The game resurfaced in 2008 when Gameloft created an updated version for cell phones. A new release for the iPhone and iPod Touch is also available from Gameloft. The game went live in the iTunes App Store on March 11, 2009. On January 7, 2010, the Palm webOS version was released to the Palm App Catalog. On November 11, 2010, an Xbox Live version was released on Windows Phone 7.
The cell phone version of the game is similar to the original, but varies in that the player can choose one of three different wagons: A basic wagon, a prairie schooner or a Conestoga wagon. The player can also choose to become a banker, a carpenter, or a farmer, each of which has unique benefits. Unlike the computer version of the game, players in the iPhone and iPod Touch version do not need to buy guns and bullets. The game has received a major update, which had the player using trading and crafting to upgrade their wagon, buy food, and cure ailments.
In 2012, the Willamette Heritage Center (WHC) and the Statesman Journal newspaper in Salem, Oregon created Oregon Trail Live as a live-action event. Teams compete as they master 10 challenges on the grounds of the WHC. Challenges were based loosely on the game: hunting for game was done by shooting Nerf guns at college students wearing wigs and cloth antlers, while carrying 200 pounds of meat became pulling a 200-pound man up a hill in a child's red wagon while he recites historical meat facts and points out choice cuts. Independence, Missouri is at one end of the grounds and the Willamette Valley is at the other end. The WHC received the 2014 Outstanding Educator Award from the Oregon California Trails Association for this event.

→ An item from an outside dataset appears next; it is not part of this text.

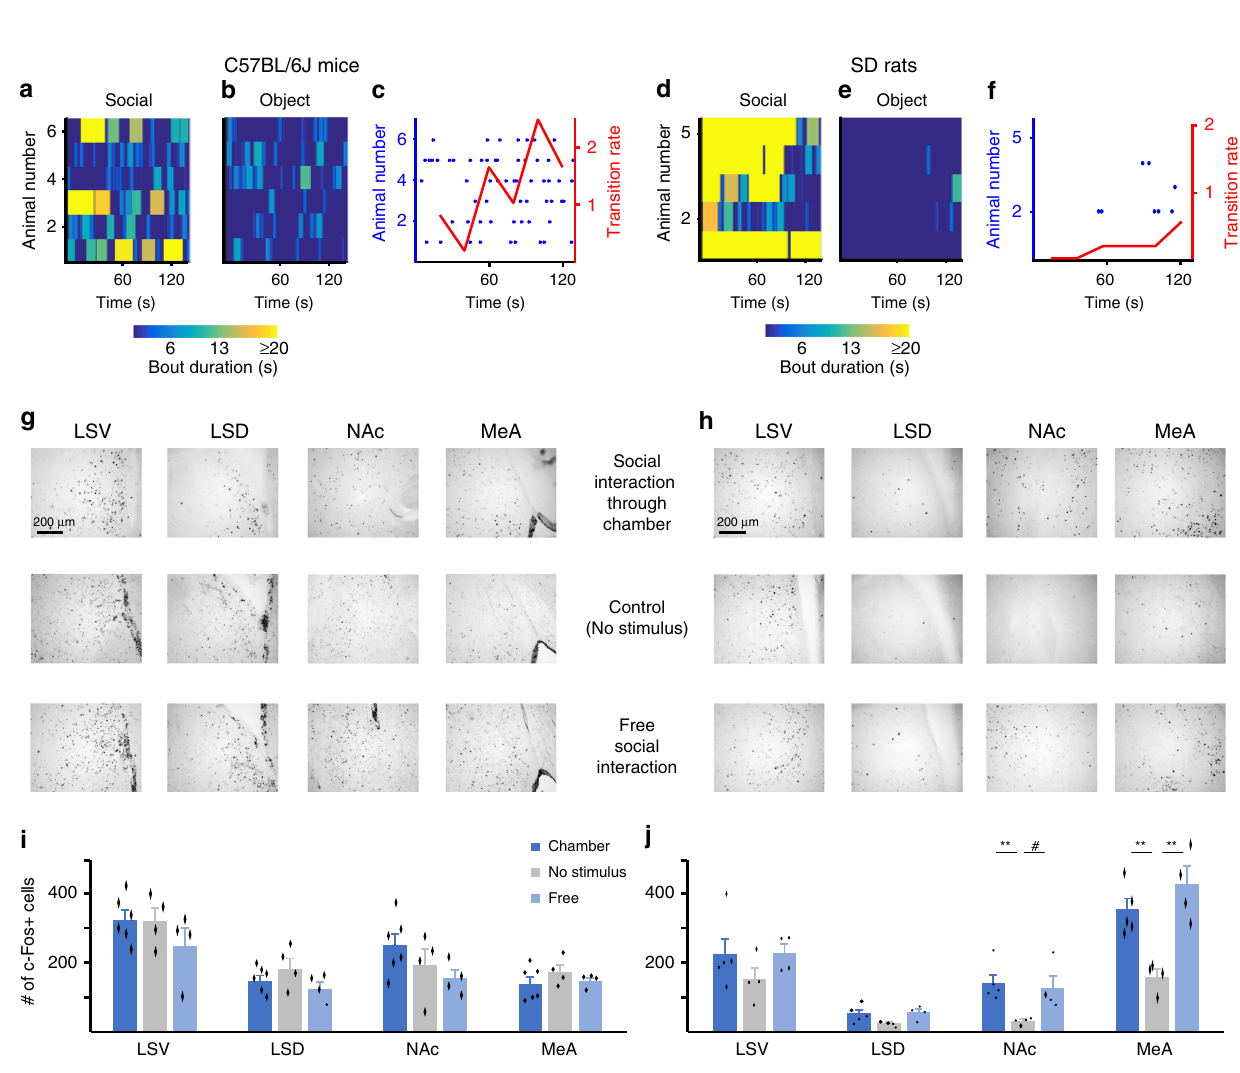
Fig. 6 C57BL/6J mice and SD rats differ in c-Fos induction by exposure to novel social stimuli. a Heatmap of investigation behavior of six C57BL/6J mice toward the social stimuli in a 2-min SP test, with each line representing a single animal. b As in a , for the object stimuli. c Analysis of transitions between stimuli made during the same experiments described in a , b , with each transition represented by a punctum and each animal by a row. Mean values (averaged over 20-s bins) are shown by the red line (right y -axis). d – f As in a – c , for fi ve SD rats. g Representative images of c-Fos immunostaining in the four brain areas denoted above, for one mouse from each of the three groups. h Same as g , for one rat from each of the three groups (the groups are denoted between g and h ). i Mean values of the three groups of mice (Control: n = 4, Chamber: n = 6, Free: n = 4), for each of the four brain regions. j Same as i , for rats (Control: n = 4, Chamber: n = 5, Free: n = 4). # p < 0.07, ** p < 0.01, post hoc two-tail t test with Bonferroni ’ s correction following the main effect. All error bars represent SEM. Source data are provided as a Source Data fi difference in reward between the stimuli, the higher the anxiety during the test, and C57BL/6J mice showing an initial low level, level of the subject, due to the dif fi culty of choosing between the which gradually increased. We used an evolutionary multi- two competing stimuli, which creates a motivational con fl ict 27,28 . objective optimization algorithm to fi t the model parameters In this model, the only difference between C57BL/6J mice and SD using the experimental results of the SP test in C57BL/6J mice rats was the dynamics of social reward, with SD rats showing an (see Table 2). Running the model with these parameters (Fig. 8c) initial high level of social reward, which gradually decreased on a virtual sample of 60 C57BL/6J mice resulted in dynamics of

In 2013, a dark comedy entitled Oregon Trail: The Play! received its first professional production by New Orleans-based theatre company, The NOLA Project and was subsequently published in 2016 by Alligator Pear Publishing, LLC. The play closely parodies the game, following a westward-headed family as they stock up on provisions for their oxen-led wagons and do their best to survive river crossings, illnesses, hunting, highway robbery, and a host of other mid-nineteenth century dilemmas. Audience members are asked to help provide food for the family in a mid-play nerf shooting gallery.
In 2016, the game was parodied in an episode of Teen Titans Go! entitled "Oregon Trail" (Season 3, Episode 48). In the episode, Robin forces his teammates to go on a real-life adventure on actual Oregon Trail complete with wagons and period clothing. During the episode, several aspects of the game are parodied and the game's text and options are parodied. Due to the hazards of the Trail, all of Robin's teammates die while Robin refuses to give up until he reaches Oregon. After finally reaching Oregon, his ghostly teammates ask Robin what he has learned and Robin reveals he has caught dysentery.